Ansiedade e insónia, maleitas antigas que a idade e o ar dos tempos têm ajudado
a mitigar. Com a idade, a gente aprende a relativizar a gravidade dos
problemas. Com o ar dos tempos, cravejado de problemas, a gente vê-se na obrigação
de ficar selectivos e criteriosos, usando de esperteza para encontrar remédio
onde outros vislumbram aflição e motivo para angústia.
Por via de confinamentos, emergências e calamidades, recolhido no lar,
dei comigo a navegar num mar de especialistas que sobre tudo peroram e sobre
nada calam. Um que apareça a concluir “não sei”, e a gente alça as orelhas como
canídeo expectante. Não sabe? Como é possível? Hoje toda a gente sabe tudo. Que
raio, alguém assumir um pouco que seja de ignorância onde a genialidade, ao
contrário do bom senso, parece ser a coisa mais bem distribuída do mundo.
Portanto, em terra de génios quem ignora é rei.
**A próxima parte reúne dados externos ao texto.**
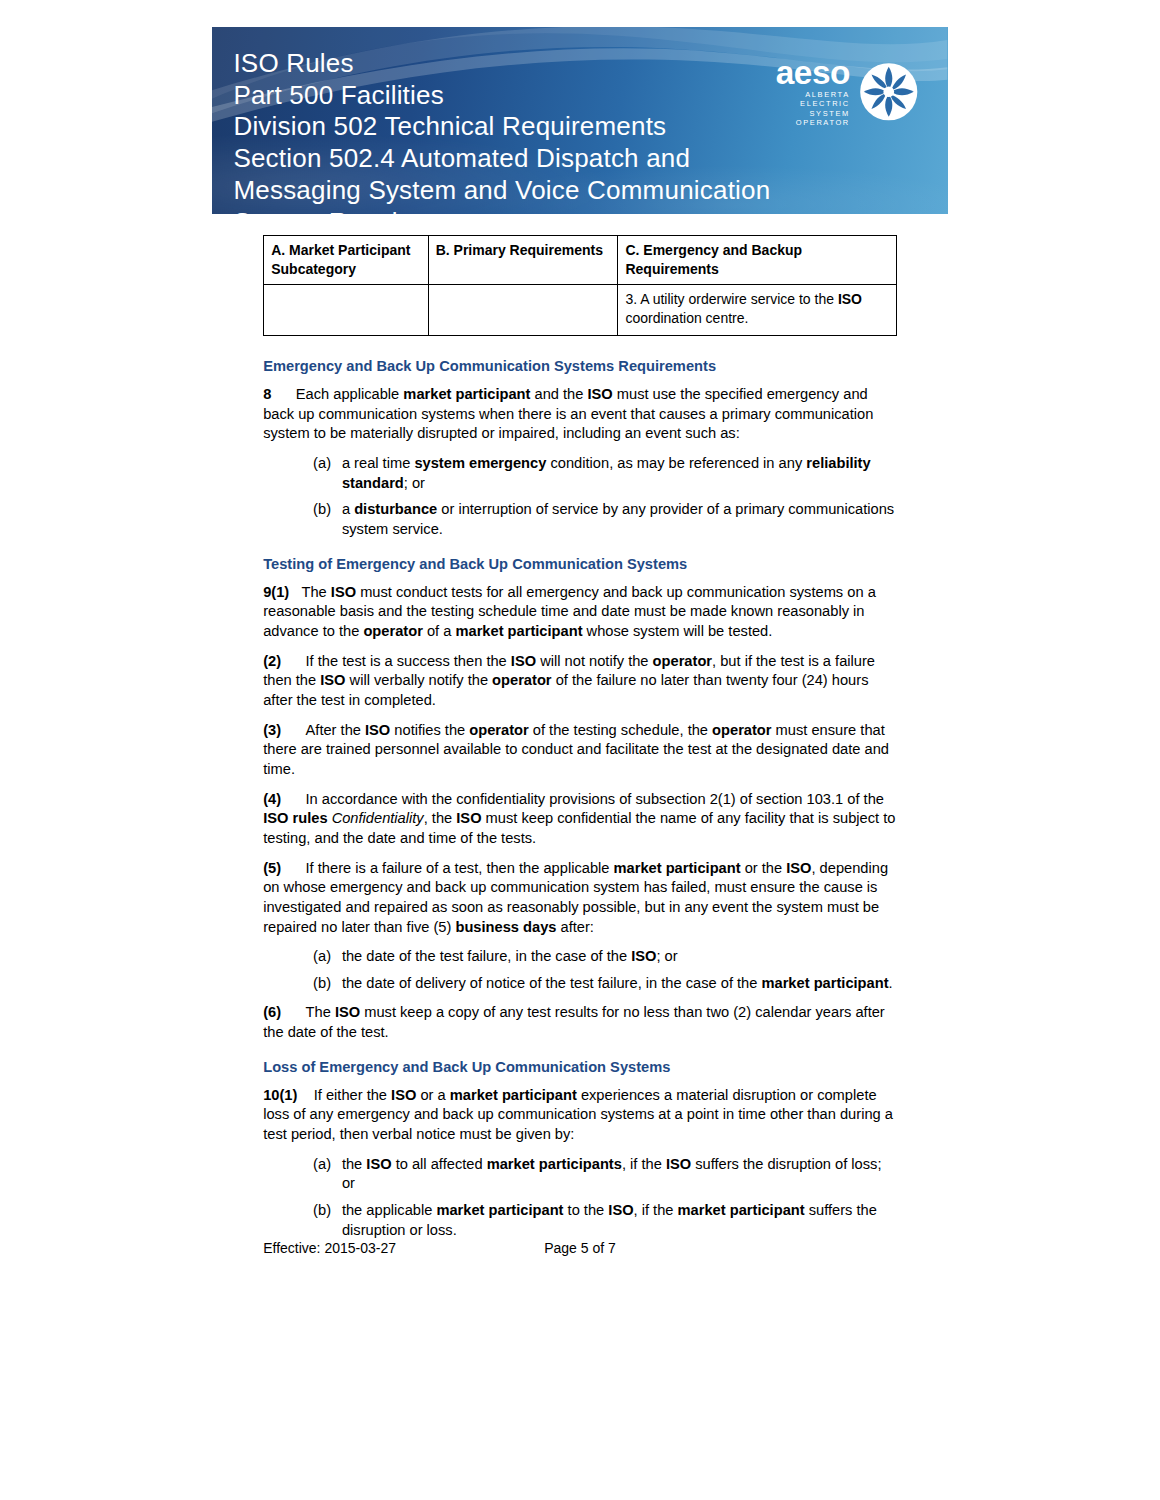aeso
ALBERTA
ELECTRIC
SYSTEM
OPERATOR
ISO Rules
Part 500 Facilities
Division 502 Technical Requirements
Section 502.4 Automated Dispatch and Messaging System and Voice Communication System Requirements
| A. Market Participant Subcategory | B. Primary Requirements | C. Emergency and Backup Requirements |
| --- | --- | --- |
| | | 3. A utility orderwire service to the ISO coordination centre. |
Emergency and Back Up Communication Systems Requirements
8 Each applicable market participant and the ISO must use the specified emergency and back up communication systems when there is an event that causes a primary communication system to be materially disrupted or impaired, including an event such as:
a real time system emergency condition, as may be referenced in any reliability standard; or
a disturbance or interruption of service by any provider of a primary communications system service.
Testing of Emergency and Back Up Communication Systems
9(1) The ISO must conduct tests for all emergency and back up communication systems on a reasonable basis and the testing schedule time and date must be made known reasonably in advance to the operator of a market participant whose system will be tested.
(2) If the test is a success then the ISO will not notify the operator, but if the test is a failure then the ISO will verbally notify the operator of the failure no later than twenty four (24) hours after the test in completed.
(3) After the ISO notifies the operator of the testing schedule, the operator must ensure that there are trained personnel available to conduct and facilitate the test at the designated date and time.
(4) In accordance with the confidentiality provisions of subsection 2(1) of section 103.1 of the ISO rules Confidentiality, the ISO must keep confidential the name of any facility that is subject to testing, and the date and time of the tests.
(5) If there is a failure of a test, then the applicable market participant or the ISO, depending on whose emergency and back up communication system has failed, must ensure the cause is investigated and repaired as soon as reasonably possible, but in any event the system must be repaired no later than five (5) business days after:
the date of the test failure, in the case of the ISO; or
the date of delivery of notice of the test failure, in the case of the market participant.
(6) The ISO must keep a copy of any test results for no less than two (2) calendar years after the date of the test.
Loss of Emergency and Back Up Communication Systems
10(1) If either the ISO or a market participant experiences a material disruption or complete loss of any emergency and back up communication systems at a point in time other than during a test period, then verbal notice must be given by:
the ISO to all affected market participants, if the ISO suffers the disruption of loss; or
the applicable market participant to the ISO, if the market participant suffers the disruption or loss.
Effective: 2015-03-27 Page 5 of 7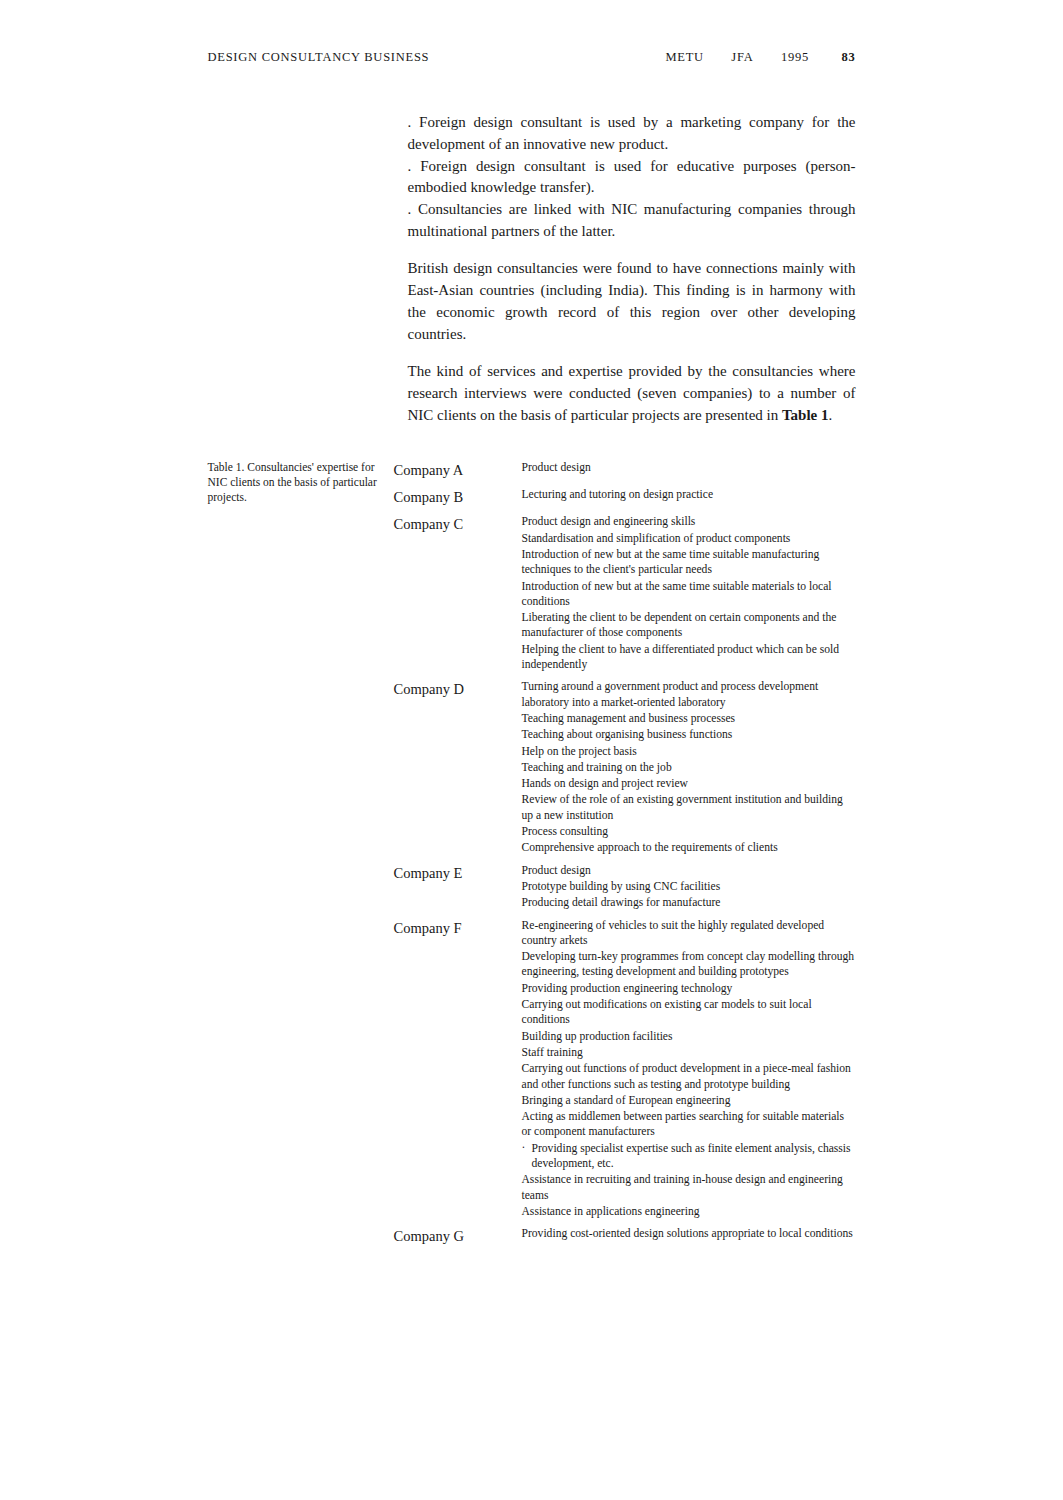Design Consultancy Business
METU JFA 199583
. Foreign design consultant is used by a marketing company for the development of an innovative new product.
. Foreign design consultant is used for educative purposes (person-embodied knowledge transfer).
. Consultancies are linked with NIC manufacturing companies through multinational partners of the latter.
British design consultancies were found to have connections mainly with East-Asian countries (including India). This finding is in harmony with the economic growth record of this region over other developing countries.
The kind of services and expertise provided by the consultancies where research interviews were conducted (seven companies) to a number of NIC clients on the basis of particular projects are presented in Table 1.
Table 1. Consultancies' expertise for NIC clients on the basis of particular projects.
| Company A | Product design |
| Company B | Lecturing and tutoring on design practice |
| Company C | Product design and engineering skills Standardisation and simplification of product components Introduction of new but at the same time suitable manufacturing techniques to the client's particular needs Introduction of new but at the same time suitable materials to local conditions Liberating the client to be dependent on certain components and the manufacturer of those components Helping the client to have a differentiated product which can be sold independently |
| Company D | Turning around a government product and process development laboratory into a market-oriented laboratory Teaching management and business processes Teaching about organising business functions Help on the project basis Teaching and training on the job Hands on design and project review Review of the role of an existing government institution and building up a new institution Process consulting Comprehensive approach to the requirements of clients |
| Company E | Product design Prototype building by using CNC facilities Producing detail drawings for manufacture |
| Company F | Re-engineering of vehicles to suit the highly regulated developed country arkets Developing turn-key programmes from concept clay modelling through engineering, testing development and building prototypes Providing production engineering technology Carrying out modifications on existing car models to suit local conditions Building up production facilities Staff training Carrying out functions of product development in a piece-meal fashion and other functions such as testing and prototype building Bringing a standard of European engineering Acting as middlemen between parties searching for suitable materials or component manufacturers Providing specialist expertise such as finite element analysis, chassis development, etc. Assistance in recruiting and training in-house design and engineering teams Assistance in applications engineering |
| Company G | Providing cost-oriented design solutions appropriate to local conditions |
A ignorância ressuma
excepcionalidade. Apercebi-me disto, pela primeira vez, quando era livreiro,
tantos os pais e as mães e os tios e as tias que me pediam sugestões para os
seus meninos. Questionados sobre a idade dos petizes, lá vinha o “mas”
sublinhando espantosas qualidades: 5 anos, mas muito desenvolvido para a idade;
8 anos, mas já parece que tem 15; 15 anos, mas de uma maturidade inaudita. Como
podia eu saber, ou sequer imaginar, ser este um país de gente sobredotada? A
gente olha à volta e não se nota, vê-se ao espelho e foge.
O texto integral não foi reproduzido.